A few little known stories have emerged concerning iconic Apple co-founder, Steve Jobs in recent weeks. I thought some readers may want to take a look:
He was a responsible parent
Apple may make the world's most in-demand Christmas presents, but Steve Jobs was not a complete technology evangelist -- he strictly limited the amount of time his children got to use tech. Asked in 2010 if his own children loved the iPad, he said: "They haven't used it. We limit how much technology our kids use at home." Children in the Jobs house were required to sit down at dinner and talk with the family.
His office remains
Speaking to Charlie Rose this last weekend, Apple CEO, Tim Cook said: “I literally think about him every day. His office is still left as it was,” Cook says. “His name is still on the door.”
"He stood for innovation. He stood for the simple not the complex. He knew Apple should only enter areas in which it could control the primary technology."
His words are in your Mac
Apple has hidden the full text of Steve Jobs' famous Stanford University commencement speech inside every Mac. Just press Command + Shift + G while in Finder to open the Go To Folder box, and paste the following:/Applications/Pages.app/Contents/Resources/
Open the file called Apple.txt and read the speech.
He was a teacher
Cook also told Charlie Rose he doesn't think anything written so far about Steve Jobs fully captures him. "He was one of the best mentors in the world," said Cook. "He was a great teacher. This is something that's never written about him," he added, explaining Jobs would work hard to try to ensure people understood what he was trying to teach them.
He was amazed by Xerox
A little-known video clip offers an eye-witness account of what happened when Steve Jobs visited Xerox PARC in winter 1979 where he was first shown the graphical user interface and computer mouse. The speaker is ex-PARC scientist, Larry Tesler who says: "Steve got very excited. He was pacing around the room, occasionally looking at the screen… He was mostly taking it all in, trying to process it.”
Jobs also said: “What is going on here? You’re sitting on a gold mine! Why aren’t you doing something with this technology? You could change the world!”
The clip makes it crystal clear Apple did not "steal" the Xerox technology, instead a mutually profitable deal was reached.
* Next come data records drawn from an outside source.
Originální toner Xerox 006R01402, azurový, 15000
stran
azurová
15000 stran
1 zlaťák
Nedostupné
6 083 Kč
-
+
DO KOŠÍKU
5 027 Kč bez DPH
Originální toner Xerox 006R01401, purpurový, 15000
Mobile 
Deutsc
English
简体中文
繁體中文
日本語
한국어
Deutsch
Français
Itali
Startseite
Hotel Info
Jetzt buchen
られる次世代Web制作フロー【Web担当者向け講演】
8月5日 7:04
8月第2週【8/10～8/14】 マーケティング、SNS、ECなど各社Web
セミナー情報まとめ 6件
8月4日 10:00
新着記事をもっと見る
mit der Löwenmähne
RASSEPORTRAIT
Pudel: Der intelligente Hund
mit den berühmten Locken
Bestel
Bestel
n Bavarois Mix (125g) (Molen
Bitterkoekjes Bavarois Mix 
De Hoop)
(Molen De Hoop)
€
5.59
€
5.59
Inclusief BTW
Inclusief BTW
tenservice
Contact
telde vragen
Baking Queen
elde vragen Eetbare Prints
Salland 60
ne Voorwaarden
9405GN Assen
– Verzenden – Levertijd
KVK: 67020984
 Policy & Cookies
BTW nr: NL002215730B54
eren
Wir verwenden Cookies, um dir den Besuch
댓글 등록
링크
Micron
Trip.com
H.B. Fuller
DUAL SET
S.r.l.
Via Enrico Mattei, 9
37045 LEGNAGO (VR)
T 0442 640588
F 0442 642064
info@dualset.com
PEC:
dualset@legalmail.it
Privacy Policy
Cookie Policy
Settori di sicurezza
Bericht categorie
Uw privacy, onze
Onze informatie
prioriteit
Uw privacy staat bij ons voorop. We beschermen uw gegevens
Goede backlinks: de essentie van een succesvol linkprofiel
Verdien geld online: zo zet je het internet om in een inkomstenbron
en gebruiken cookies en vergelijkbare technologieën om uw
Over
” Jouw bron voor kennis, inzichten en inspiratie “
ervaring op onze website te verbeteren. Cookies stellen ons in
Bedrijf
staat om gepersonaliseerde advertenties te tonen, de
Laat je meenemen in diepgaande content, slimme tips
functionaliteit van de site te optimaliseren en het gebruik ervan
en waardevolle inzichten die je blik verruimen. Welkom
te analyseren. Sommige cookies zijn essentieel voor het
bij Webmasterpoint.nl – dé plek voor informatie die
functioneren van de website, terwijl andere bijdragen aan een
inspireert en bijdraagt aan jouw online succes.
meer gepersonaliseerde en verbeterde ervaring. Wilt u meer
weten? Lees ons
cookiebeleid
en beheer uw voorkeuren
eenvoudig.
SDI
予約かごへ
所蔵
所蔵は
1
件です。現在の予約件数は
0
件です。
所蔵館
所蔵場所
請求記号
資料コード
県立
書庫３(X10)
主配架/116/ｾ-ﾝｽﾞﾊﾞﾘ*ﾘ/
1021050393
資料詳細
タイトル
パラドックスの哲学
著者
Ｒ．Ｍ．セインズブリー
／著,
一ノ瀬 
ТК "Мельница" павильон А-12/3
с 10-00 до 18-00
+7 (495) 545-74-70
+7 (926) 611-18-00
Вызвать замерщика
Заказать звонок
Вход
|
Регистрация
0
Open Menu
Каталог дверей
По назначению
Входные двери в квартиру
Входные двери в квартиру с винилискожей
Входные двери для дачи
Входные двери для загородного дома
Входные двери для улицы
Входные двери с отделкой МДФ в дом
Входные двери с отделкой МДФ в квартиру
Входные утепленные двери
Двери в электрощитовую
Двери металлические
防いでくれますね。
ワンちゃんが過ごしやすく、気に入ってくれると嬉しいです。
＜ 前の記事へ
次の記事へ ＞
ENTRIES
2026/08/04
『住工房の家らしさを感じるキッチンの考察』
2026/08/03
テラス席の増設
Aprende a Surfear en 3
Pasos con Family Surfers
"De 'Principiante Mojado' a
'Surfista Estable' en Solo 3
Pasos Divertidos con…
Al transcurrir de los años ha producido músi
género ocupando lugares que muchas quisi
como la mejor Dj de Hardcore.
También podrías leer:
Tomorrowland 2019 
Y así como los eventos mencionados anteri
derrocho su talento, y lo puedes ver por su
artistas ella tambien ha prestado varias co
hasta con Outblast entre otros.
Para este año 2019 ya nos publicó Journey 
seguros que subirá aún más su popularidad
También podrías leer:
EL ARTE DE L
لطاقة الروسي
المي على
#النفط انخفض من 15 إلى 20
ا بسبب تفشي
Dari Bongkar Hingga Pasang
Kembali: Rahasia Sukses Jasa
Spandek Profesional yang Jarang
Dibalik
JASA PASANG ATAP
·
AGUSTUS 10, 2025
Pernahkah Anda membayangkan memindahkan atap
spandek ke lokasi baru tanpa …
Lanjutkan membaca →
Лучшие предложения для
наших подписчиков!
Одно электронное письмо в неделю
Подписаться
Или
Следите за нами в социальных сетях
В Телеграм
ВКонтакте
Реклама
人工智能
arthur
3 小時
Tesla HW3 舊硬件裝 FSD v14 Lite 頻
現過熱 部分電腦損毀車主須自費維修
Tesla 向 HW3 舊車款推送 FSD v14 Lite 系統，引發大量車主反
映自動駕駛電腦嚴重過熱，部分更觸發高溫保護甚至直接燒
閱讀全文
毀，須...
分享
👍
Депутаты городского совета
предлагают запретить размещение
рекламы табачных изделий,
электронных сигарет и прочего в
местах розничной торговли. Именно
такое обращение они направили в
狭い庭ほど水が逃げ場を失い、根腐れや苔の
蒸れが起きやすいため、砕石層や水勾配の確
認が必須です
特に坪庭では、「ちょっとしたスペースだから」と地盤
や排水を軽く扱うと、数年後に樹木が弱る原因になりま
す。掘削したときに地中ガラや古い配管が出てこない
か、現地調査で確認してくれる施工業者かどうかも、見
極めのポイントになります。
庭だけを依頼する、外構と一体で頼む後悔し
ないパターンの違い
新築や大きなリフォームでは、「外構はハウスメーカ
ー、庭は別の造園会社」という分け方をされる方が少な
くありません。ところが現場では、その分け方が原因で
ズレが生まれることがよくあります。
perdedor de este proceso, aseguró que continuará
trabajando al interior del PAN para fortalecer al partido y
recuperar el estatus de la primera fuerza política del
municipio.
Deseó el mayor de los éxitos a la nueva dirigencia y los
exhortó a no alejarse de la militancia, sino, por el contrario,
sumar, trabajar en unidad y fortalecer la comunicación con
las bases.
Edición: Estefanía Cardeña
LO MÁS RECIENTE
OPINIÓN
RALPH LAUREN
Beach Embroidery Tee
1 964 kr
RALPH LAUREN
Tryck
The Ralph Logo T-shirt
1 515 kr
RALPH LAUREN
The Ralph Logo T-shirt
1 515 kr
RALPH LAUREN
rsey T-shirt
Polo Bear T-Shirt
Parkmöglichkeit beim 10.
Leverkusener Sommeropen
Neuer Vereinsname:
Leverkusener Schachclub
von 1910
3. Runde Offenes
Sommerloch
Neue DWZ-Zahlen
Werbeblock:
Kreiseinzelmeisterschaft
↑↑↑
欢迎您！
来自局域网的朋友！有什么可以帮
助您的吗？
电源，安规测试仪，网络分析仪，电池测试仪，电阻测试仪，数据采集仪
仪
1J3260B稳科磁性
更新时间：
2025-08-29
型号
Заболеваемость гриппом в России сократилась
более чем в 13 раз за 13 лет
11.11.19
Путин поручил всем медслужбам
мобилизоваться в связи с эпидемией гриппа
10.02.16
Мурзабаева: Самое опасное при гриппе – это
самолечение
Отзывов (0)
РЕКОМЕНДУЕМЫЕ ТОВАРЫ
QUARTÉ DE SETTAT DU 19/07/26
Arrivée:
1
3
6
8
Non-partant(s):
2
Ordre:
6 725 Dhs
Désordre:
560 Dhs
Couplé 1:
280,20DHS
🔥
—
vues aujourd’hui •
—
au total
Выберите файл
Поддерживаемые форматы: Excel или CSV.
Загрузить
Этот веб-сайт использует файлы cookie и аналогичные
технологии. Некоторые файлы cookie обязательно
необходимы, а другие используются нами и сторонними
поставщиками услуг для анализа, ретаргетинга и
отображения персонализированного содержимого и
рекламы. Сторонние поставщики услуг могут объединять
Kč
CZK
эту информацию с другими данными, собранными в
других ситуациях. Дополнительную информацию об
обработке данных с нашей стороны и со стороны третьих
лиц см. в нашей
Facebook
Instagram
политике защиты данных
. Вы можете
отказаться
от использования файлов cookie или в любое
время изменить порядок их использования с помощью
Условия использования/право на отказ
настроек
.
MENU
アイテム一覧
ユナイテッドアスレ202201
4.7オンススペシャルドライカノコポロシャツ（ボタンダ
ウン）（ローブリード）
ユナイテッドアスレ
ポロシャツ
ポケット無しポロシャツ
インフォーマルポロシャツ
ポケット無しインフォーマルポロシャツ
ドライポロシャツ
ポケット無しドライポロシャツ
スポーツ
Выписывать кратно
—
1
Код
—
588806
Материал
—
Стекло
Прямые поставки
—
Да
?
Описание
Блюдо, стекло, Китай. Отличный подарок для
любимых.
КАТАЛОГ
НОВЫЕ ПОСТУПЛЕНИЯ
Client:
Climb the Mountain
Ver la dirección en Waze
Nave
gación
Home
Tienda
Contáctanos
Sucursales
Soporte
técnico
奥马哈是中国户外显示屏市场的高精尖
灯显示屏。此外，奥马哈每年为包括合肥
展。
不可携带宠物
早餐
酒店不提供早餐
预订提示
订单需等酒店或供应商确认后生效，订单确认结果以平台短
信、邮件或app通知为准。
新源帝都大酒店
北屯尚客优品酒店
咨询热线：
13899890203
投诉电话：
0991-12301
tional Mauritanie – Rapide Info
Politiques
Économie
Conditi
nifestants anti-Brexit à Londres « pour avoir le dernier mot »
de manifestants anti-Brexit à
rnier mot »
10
He needed to be convinced to run Apple again
Jobs wasn't going to become CEO of Apple after he rejoined the company in '96. Instead he spoke with potential hires, including Joe Costello, now CEO of Enlightened and formerly the boss of Cadence Design Systems. Costello says that after a few hours discussing the Apple CEO position Jobs wanted him to fill, he realized Jobs had more passion for the company than anyone else. So he asked him: “Look Steve, the best way to find a person for any job is to think of the absolute best guy on the planet for that job. Who do you think is the best person in the world?”
Jobs went silent and looked to Costello and said, "I am".
Costello pointed out that Jobs should not be recruiting for a CEO when he wanted to be CEO himself. Apple eventually gave Jobs the job and the rest is history.
The Apple watch
Work on Apple Watch development began after Jobs died, said Cook in an interview last week: "You know we started working on it after his passing, but his DNA runs through all of us," Cook said.
I hope you have enjoyed this short collection. I believe it is possible to build a better picture of the man than we have so far.